What can be confusing to people who are not as obsessive over the technical details as many of us is that some parties, when referring to the *mode* that Airbus name in their own documentation as "High AoA Protection", abbreviate that name as "Alpha Protection".

The "High AoA Protection" mode and "Alpha Prot" value are two very distinct things, and should not be confused.

It should be noted that Airbus themselves do not, to the best of my knowledge, use that particular abbreviation in their technical documentation.

Why is the value of Alpha Prot from the BEA final report for Alpha Prot incidence 14.5° and differs from Asseline's book shematic p.420 where Alpha Prot is 12° ?
Honestly, I don't know - it would depend on the sources Asseline is using, particularly with regard to the publishing dates.

I'm also unsure as to what point Asseline is trying to make, as the AoA of the aircraft during the phase where the protection logic commanded nose-down elevator was a little over 15 degrees, which is in excess of both stated values.

From the same book, page 432, why does Bernard Ziegler requests to R.DEQUE, G.PICHON, B.BISSEY, P.BAUD an improvment of Alpha Floor to alpha 12° (14 feb 1990, two months after Bengalore) and the Habsheim final report is giving Alpha Floor =15° ?
Presumably because that request (which - if accepted - would have reduced the Alpha Floor AoA trigger by some three degrees) was made over a year after Habsheim. Alpha Floor behaviour is somewhat moot in any case, because A/THR (and thus Alpha Floor) was supposed to have been disabled in order to maintain Alpha Max at a steady altitude - and in the event was inhibited by allowing the aircraft to descend below 100ft RA.

How many degrees incidence are given in books today to A320 pilots and correspondant speed for steady level flight, in the conditions of Habsheim flight and MLW for :
If you look at the graphs posted earlier in the thread, degrees incidence (at least of the Alpha values) are neither specified nor annotated in Airbus's recent pilot documentation, and I'd guess that they weren't then either.
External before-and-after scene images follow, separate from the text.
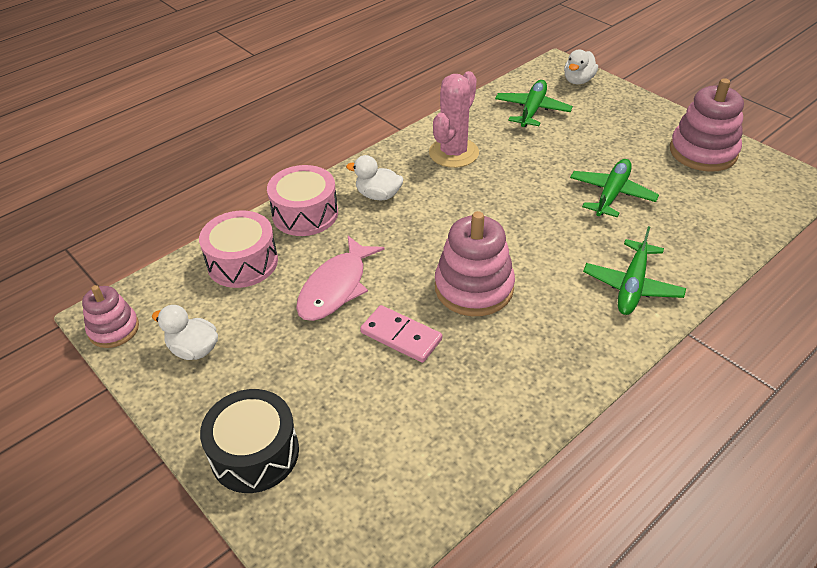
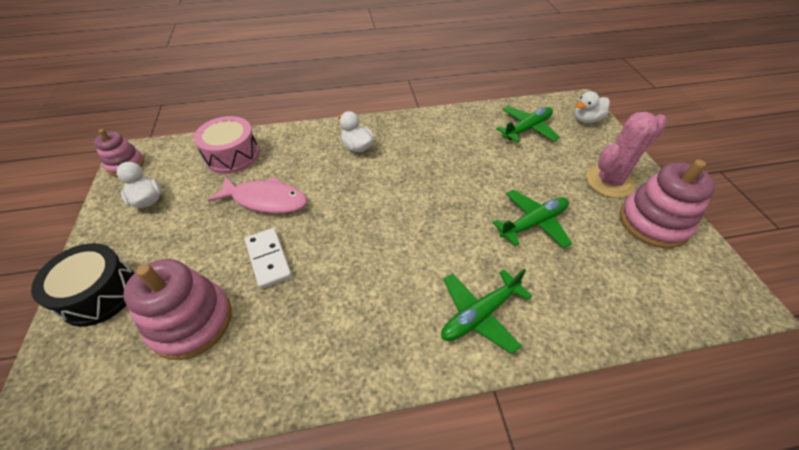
camera: 30 degrees right, 5 degrees up
pink drum [267,165,338,236] -> none
pink fish [296,236,385,321] -> pink fish turned 135 degrees counterclockwise [208,176,308,214]
pink domino [360,305,442,363] -> white domino [245,228,292,289]
pink cactus [429,71,479,168] -> pink cactus moved to [586,112,667,198]
pink stacking toy [435,211,515,316] -> pink stacking toy moved to [123,259,232,360]

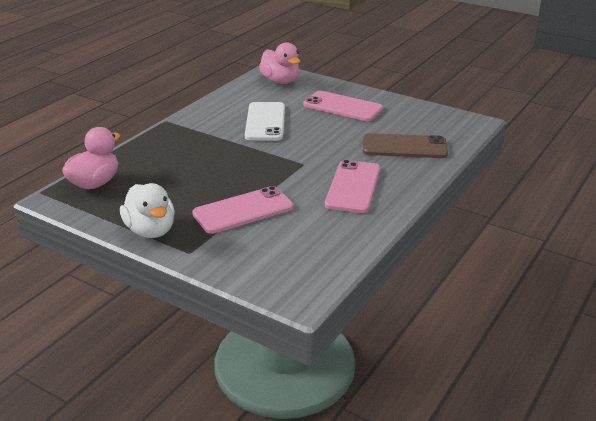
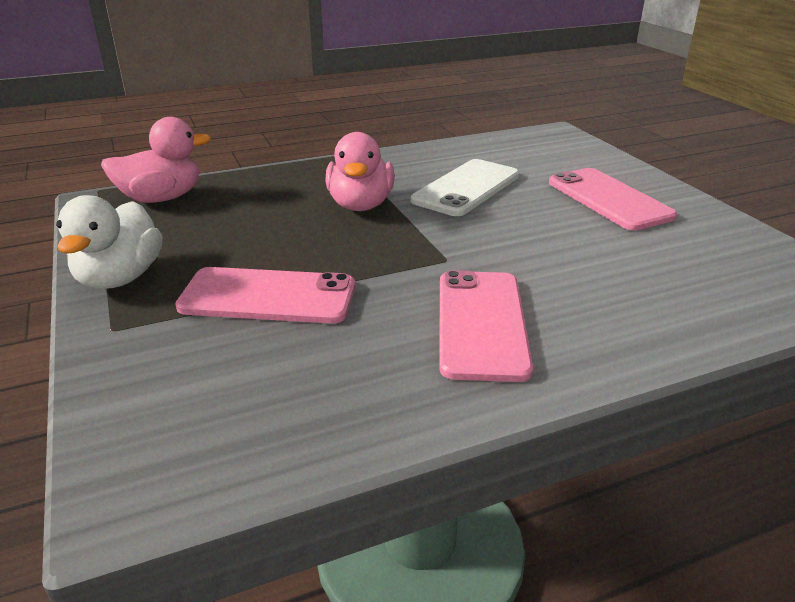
camera: 35 degrees right, 0 degrees up
pink duck [259,42,300,84] -> pink duck moved to [325,132,395,211]
pink phone [325,160,380,213] -> pink phone turned 45 degrees counterclockwise [439,270,533,382]
brown phone [363,133,448,158] -> none

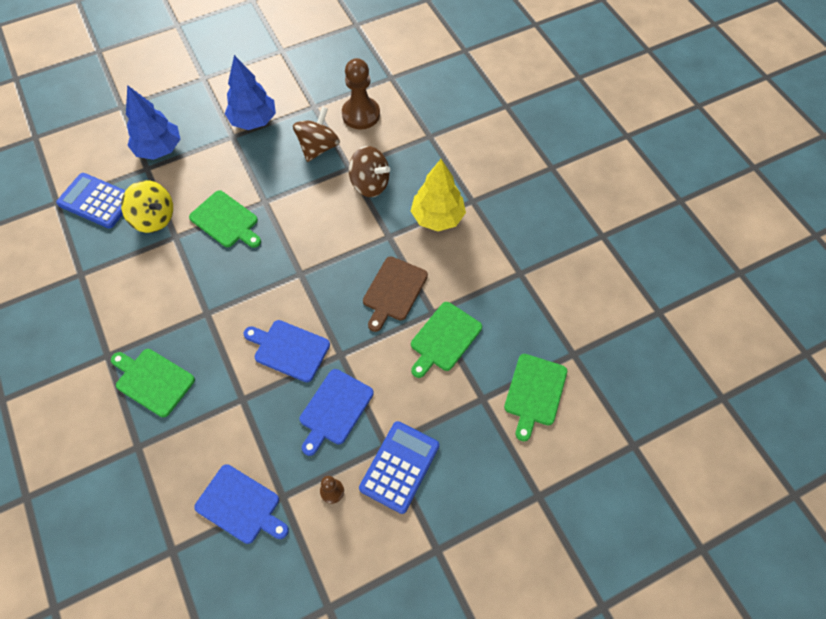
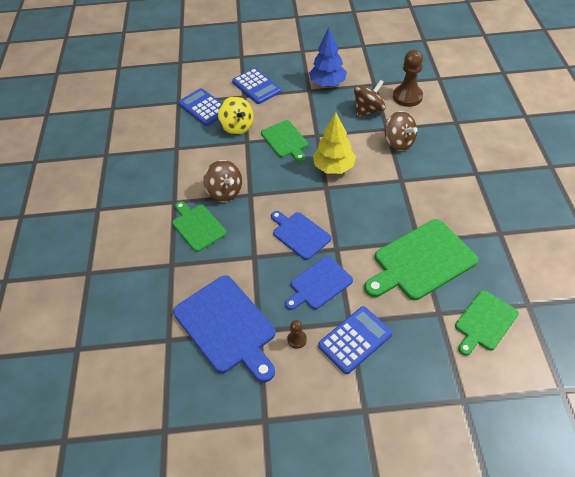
camera: 25 degrees right, 10 degrees down
blue tree [126,85,181,160] -> blue calculator [232,68,281,104]
blue cutting board [194,464,289,544] -> blue cutting board [173,275,276,382], size x1.65
brown cutting board [363,256,428,332] -> none
yellow tree [411,159,466,231] -> yellow tree moved to [313,112,356,174]
green cutting board [411,302,482,378] -> green cutting board [364,219,478,300], size x1.65
none -> brown spinning top [203,160,242,202]

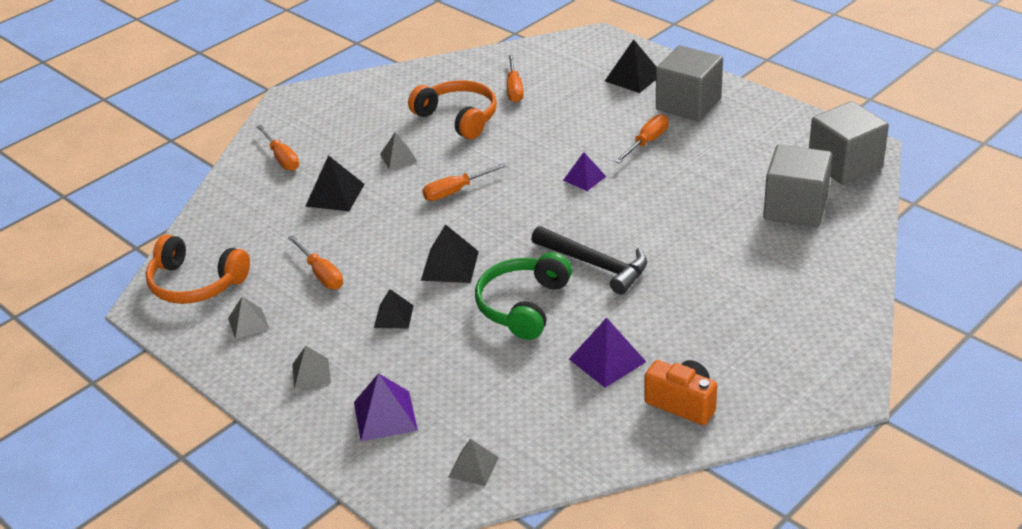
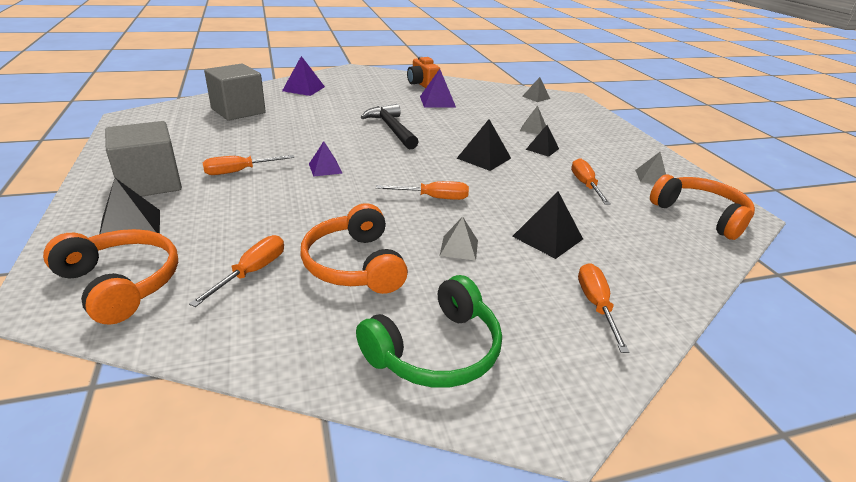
camera: 155 degrees left, 5 degrees down
grey pyramid [292,346,331,389] -> grey pyramid moved to [520,105,546,134]
purple pyramid [354,373,418,442] -> purple pyramid moved to [282,56,325,96]
green headphones [475,252,572,340] -> green headphones moved to [356,275,502,388]
grey cube [809,101,889,185] -> none
none -> orange headphones [43,229,178,325]

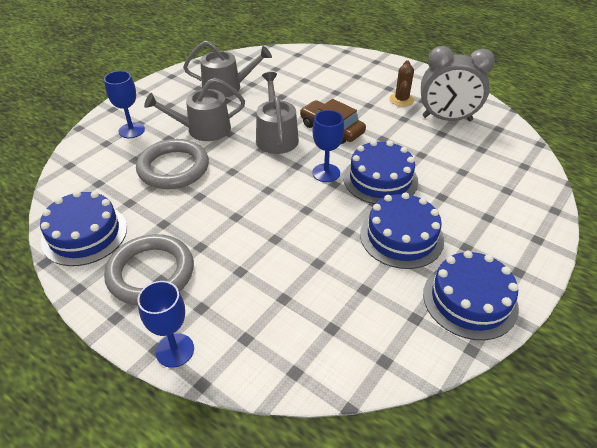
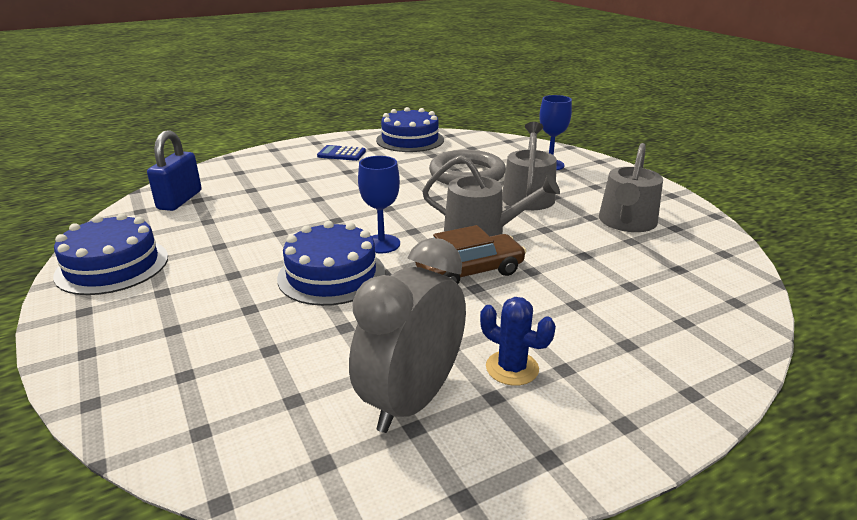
camera: 115 degrees right, 15 degrees down
grey ring [104,234,194,305] -> blue calculator [317,145,366,161]
blue goblet [138,281,194,368] -> none
blue cake [360,192,444,269] -> none
brown cactus [389,60,414,107] -> blue cactus [480,297,556,386]
none -> blue padlock [147,130,202,211]

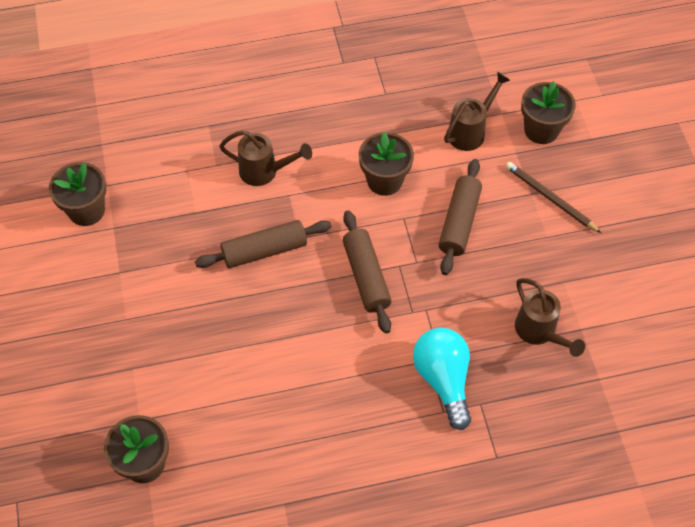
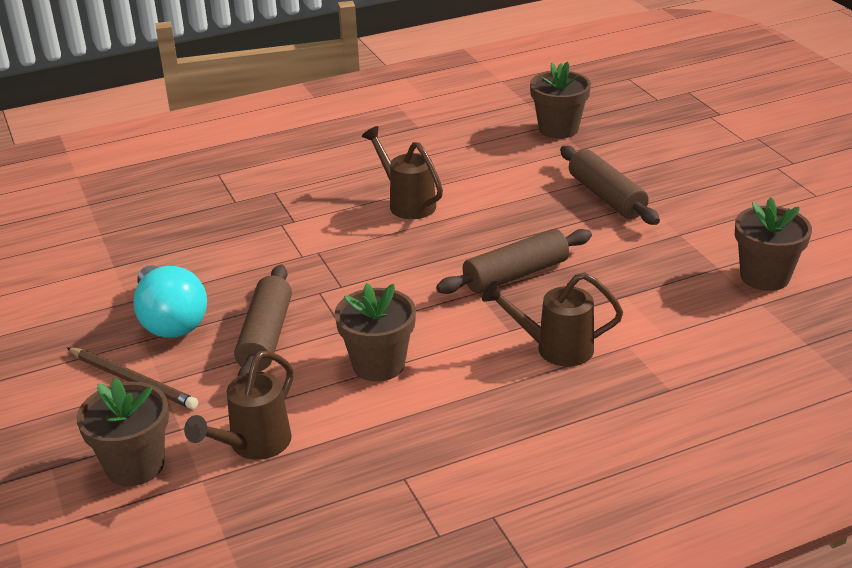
camera: 170 degrees right, 25 degrees down
brown rolling pin [343,210,392,334] -> brown rolling pin moved to [560,146,660,225]
turquoise light bulb [413,328,471,430] -> turquoise light bulb moved to [133,265,207,338]
brown watering can [515,278,585,357] -> brown watering can moved to [362,126,443,219]

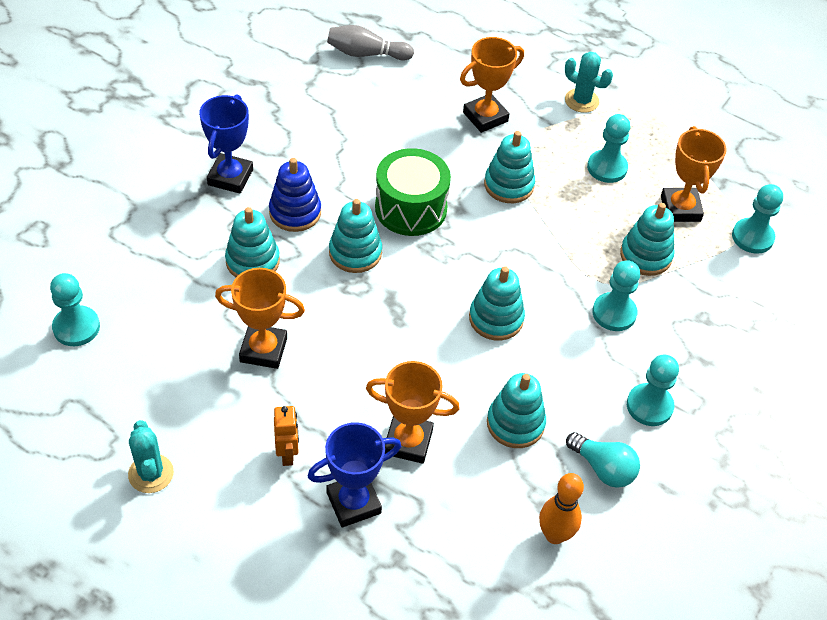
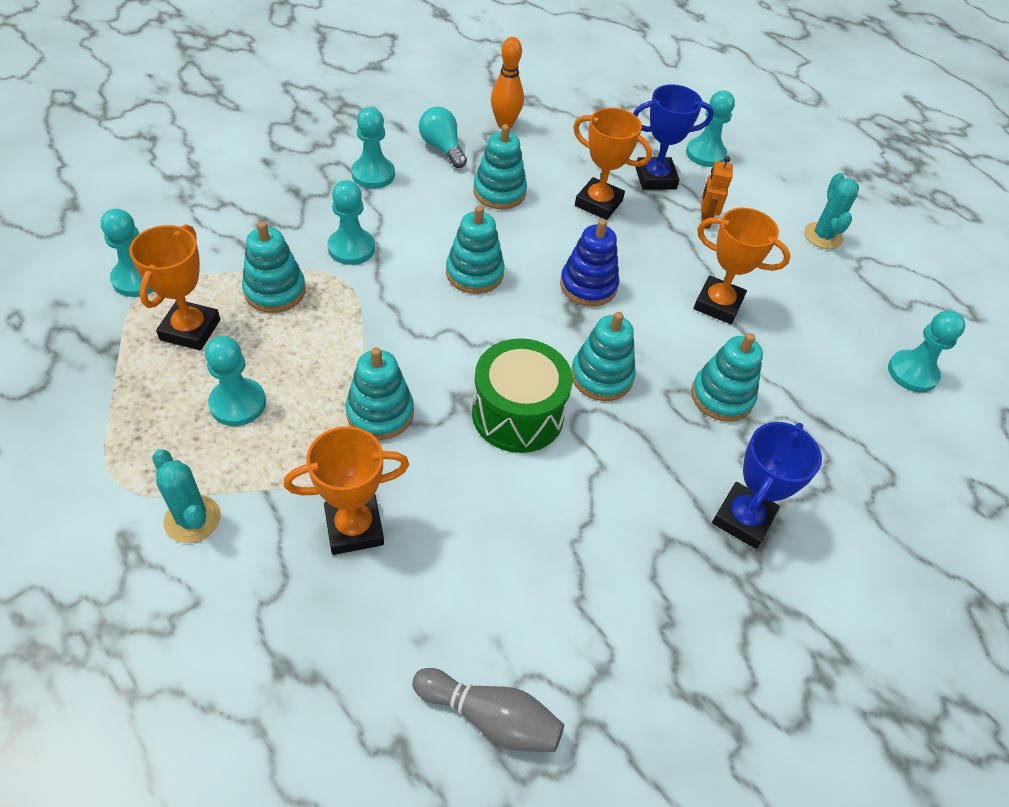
camera: 165 degrees left, 0 degrees up
blue stacking toy [269,158,321,232] -> blue stacking toy moved to [560,219,619,307]
none -> turquoise pawn [686,90,735,167]

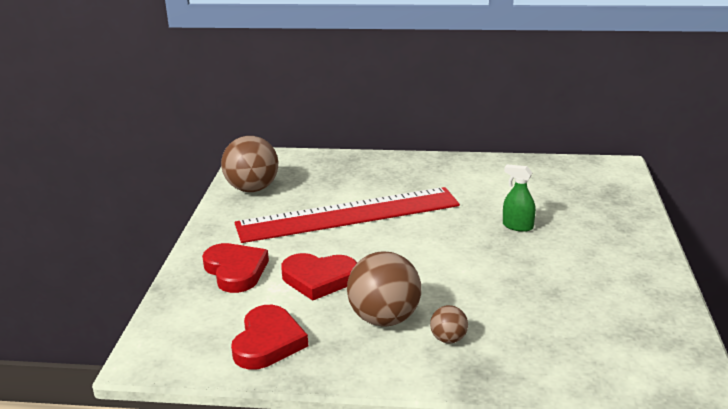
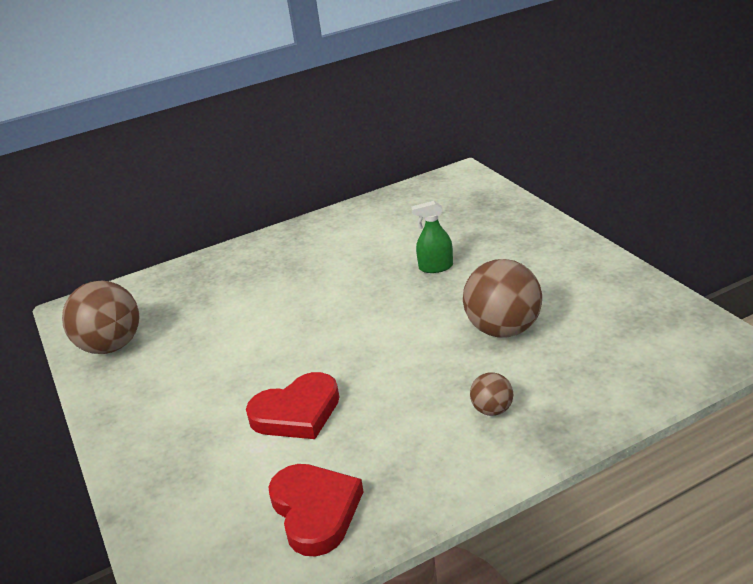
camera: 30 degrees left, 5 degrees up
red heart [202,243,269,293] -> none
red ruler [235,187,460,243] -> none
brown ball [347,252,421,326] -> brown ball moved to [463,259,542,338]

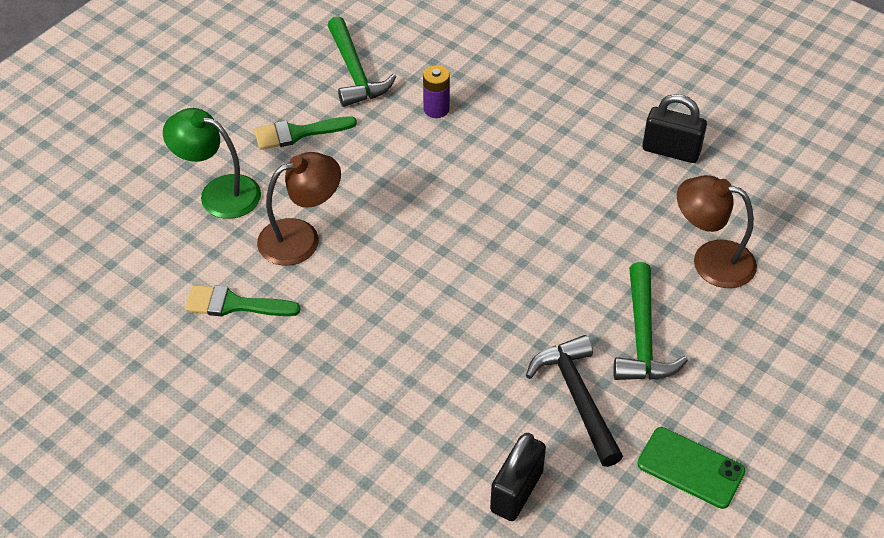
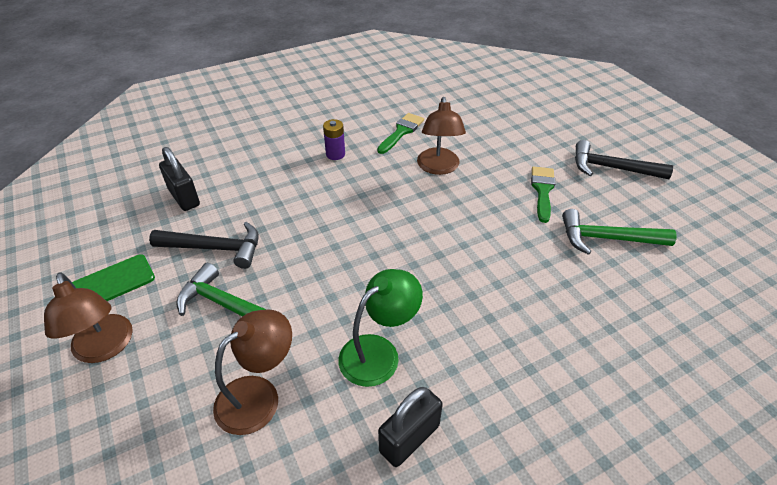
camera: 115 degrees right, 5 degrees down
green lamp [163,108,261,219] -> green lamp moved to [338,269,423,387]
purple battery [423,65,450,118] -> purple battery moved to [323,119,345,160]
none -> brown lamp [44,272,133,363]
none -> black hammer [575,140,673,179]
The graphs can therefore convey only a qualitative idea of how the High AoA Protection responds, and this makes sense for at least two reasons I can think of off the top of my head.

Firstly, production A320s are not fitted with an AoA gauge - and so to annotate the graph with precise values would be of little use to flight crews.

Secondly, and as the general direction of the thread has indicated, the values themselves represent only what can *possibly* be achieved - i.e. in optimum conditions. In the case of Habsheim, the aircraft was low, slow - and with the engines spooled down until far too late it was continuing to decelerate until possibly a second or so prior to impact. These are pretty much the polar opposite of optimum conditions, and in such events the systems will comply as best they can with what they have to work with.

There's also (IMO less important) the aspect that the precise trigger values may change due to operational experience and feedback from the line, as the A. Floor request you mentioned hints at, but the overall behaviour pattern will not. No need to republish the FCOM if the values aren't specified.

Last edited by DozyWannabe; 26th Feb 2014 at 23:16.